WHAT THE TASK ASKS:
Restating the records exactly is the whole task.

** PROVIDED RECORDS follows **

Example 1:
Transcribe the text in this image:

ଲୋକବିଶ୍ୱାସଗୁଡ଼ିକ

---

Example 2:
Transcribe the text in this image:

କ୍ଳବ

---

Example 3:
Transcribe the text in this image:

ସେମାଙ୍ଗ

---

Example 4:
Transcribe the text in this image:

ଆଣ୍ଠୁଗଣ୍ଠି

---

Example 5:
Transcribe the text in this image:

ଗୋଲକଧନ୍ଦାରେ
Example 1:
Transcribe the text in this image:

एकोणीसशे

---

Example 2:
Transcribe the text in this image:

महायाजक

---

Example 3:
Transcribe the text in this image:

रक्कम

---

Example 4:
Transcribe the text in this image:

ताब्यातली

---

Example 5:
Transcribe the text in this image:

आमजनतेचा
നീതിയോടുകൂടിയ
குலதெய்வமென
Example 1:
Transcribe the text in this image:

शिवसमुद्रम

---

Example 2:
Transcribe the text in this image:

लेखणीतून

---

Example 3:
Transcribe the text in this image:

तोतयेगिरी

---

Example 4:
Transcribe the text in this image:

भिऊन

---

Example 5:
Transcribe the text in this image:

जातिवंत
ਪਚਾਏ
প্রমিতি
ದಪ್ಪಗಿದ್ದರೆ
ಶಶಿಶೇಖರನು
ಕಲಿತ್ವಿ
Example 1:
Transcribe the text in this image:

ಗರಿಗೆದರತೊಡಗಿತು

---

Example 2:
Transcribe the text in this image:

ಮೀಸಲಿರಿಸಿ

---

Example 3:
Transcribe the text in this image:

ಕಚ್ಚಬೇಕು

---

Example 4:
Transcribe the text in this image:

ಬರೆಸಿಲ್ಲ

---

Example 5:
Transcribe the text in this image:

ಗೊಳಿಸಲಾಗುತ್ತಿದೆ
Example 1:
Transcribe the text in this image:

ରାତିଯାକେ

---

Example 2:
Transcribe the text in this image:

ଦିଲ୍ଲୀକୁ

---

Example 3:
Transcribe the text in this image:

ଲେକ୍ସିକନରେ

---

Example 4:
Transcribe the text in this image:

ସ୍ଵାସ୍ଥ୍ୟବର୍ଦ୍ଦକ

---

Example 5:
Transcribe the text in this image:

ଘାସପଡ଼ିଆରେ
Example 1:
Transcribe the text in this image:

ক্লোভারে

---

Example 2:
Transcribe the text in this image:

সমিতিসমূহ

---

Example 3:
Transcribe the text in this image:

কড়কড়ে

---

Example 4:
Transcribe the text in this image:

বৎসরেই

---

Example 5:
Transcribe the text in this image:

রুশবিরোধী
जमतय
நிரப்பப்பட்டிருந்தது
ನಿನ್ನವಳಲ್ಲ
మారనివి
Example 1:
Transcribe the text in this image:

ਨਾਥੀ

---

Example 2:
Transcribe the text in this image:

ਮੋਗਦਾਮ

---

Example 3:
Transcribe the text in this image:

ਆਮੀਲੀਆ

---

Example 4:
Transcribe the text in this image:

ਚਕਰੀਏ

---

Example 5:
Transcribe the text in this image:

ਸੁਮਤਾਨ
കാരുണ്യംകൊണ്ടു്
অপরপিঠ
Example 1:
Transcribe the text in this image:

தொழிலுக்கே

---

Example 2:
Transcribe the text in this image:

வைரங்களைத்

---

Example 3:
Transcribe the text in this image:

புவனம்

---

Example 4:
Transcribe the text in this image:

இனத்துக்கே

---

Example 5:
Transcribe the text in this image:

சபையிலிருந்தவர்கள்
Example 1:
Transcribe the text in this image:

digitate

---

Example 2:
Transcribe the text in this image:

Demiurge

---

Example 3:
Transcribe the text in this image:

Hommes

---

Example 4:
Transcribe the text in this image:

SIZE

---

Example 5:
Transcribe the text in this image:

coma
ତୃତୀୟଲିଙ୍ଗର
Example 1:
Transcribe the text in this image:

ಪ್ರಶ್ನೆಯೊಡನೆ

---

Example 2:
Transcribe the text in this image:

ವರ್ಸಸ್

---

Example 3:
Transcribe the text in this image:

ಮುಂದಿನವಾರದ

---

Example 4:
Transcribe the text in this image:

** End of PROVIDED RECORDS **

EXPECTED OUTPUT:
Example 1:
Transcribe the text in this image:

ଲୋକବିଶ୍ୱାସଗୁଡ଼ିକ

---

Example 2:
Transcribe the text in this image:

କ୍ଳବ

---

Example 3:
Transcribe the text in this image:

ସେମାଙ୍ଗ

---

Example 4:
Transcribe the text in this image:

ଆଣ୍ଠୁଗଣ୍ଠି

---

Example 5:
Transcribe the text in this image:

ଗୋଲକଧନ୍ଦାରେ
Example 1:
Transcribe the text in this image:

एकोणीसशे

---

Example 2:
Transcribe the text in this image:

महायाजक

---

Example 3:
Transcribe the text in this image:

रक्कम

---

Example 4:
Transcribe the text in this image:

ताब्यातली

---

Example 5:
Transcribe the text in this image:

आमजनतेचा
നീതിയോടുകൂടിയ
குலதெய்வமென
Example 1:
Transcribe the text in this image:

शिवसमुद्रम

---

Example 2:
Transcribe the text in this image:

लेखणीतून

---

Example 3:
Transcribe the text in this image:

तोतयेगिरी

---

Example 4:
Transcribe the text in this image:

भिऊन

---

Example 5:
Transcribe the text in this image:

जातिवंत
ਪਚਾਏ
প্রমিতি
ದಪ್ಪಗಿದ್ದರೆ
ಶಶಿಶೇಖರನು
ಕಲಿತ್ವಿ
Example 1:
Transcribe the text in this image:

ಗರಿಗೆದರತೊಡಗಿತು

---

Example 2:
Transcribe the text in this image:

ಮೀಸಲಿರಿಸಿ

---

Example 3:
Transcribe the text in this image:

ಕಚ್ಚಬೇಕು

---

Example 4:
Transcribe the text in this image:

ಬರೆಸಿಲ್ಲ

---

Example 5:
Transcribe the text in this image:

ಗೊಳಿಸಲಾಗುತ್ತಿದೆ
Example 1:
Transcribe the text in this image:

ରାତିଯାକେ

---

Example 2:
Transcribe the text in this image:

ଦିଲ୍ଲୀକୁ

---

Example 3:
Transcribe the text in this image:

ଲେକ୍ସିକନରେ

---

Example 4:
Transcribe the text in this image:

ସ୍ଵାସ୍ଥ୍ୟବର୍ଦ୍ଦକ

---

Example 5:
Transcribe the text in this image:

ଘାସପଡ଼ିଆରେ
Example 1:
Transcribe the text in this image:

ক্লোভারে

---

Example 2:
Transcribe the text in this image:

সমিতিসমূহ

---

Example 3:
Transcribe the text in this image:

কড়কড়ে

---

Example 4:
Transcribe the text in this image:

বৎসরেই

---

Example 5:
Transcribe the text in this image:

রুশবিরোধী
जमतय
நிரப்பப்பட்டிருந்தது
ನಿನ್ನವಳಲ್ಲ
మారనివి
Example 1:
Transcribe the text in this image:

ਨਾਥੀ

---

Example 2:
Transcribe the text in this image:

ਮੋਗਦਾਮ

---

Example 3:
Transcribe the text in this image:

ਆਮੀਲੀਆ

---

Example 4:
Transcribe the text in this image:

ਚਕਰੀਏ

---

Example 5:
Transcribe the text in this image:

ਸੁਮਤਾਨ
കാരുണ്യംകൊണ്ടു്
অপরপিঠ
Example 1:
Transcribe the text in this image:

தொழிலுக்கே

---

Example 2:
Transcribe the text in this image:

வைரங்களைத்

---

Example 3:
Transcribe the text in this image:

புவனம்

---

Example 4:
Transcribe the text in this image:

இனத்துக்கே

---

Example 5:
Transcribe the text in this image:

சபையிலிருந்தவர்கள்
Example 1:
Transcribe the text in this image:

digitate

---

Example 2:
Transcribe the text in this image:

Demiurge

---

Example 3:
Transcribe the text in this image:

Hommes

---

Example 4:
Transcribe the text in this image:

SIZE

---

Example 5:
Transcribe the text in this image:

coma
ତୃତୀୟଲିଙ୍ଗର
Example 1:
Transcribe the text in this image:

ಪ್ರಶ್ನೆಯೊಡನೆ

---

Example 2:
Transcribe the text in this image:

ವರ್ಸಸ್

---

Example 3:
Transcribe the text in this image:

ಮುಂದಿನವಾರದ

---

Example 4:
Transcribe the text in this image:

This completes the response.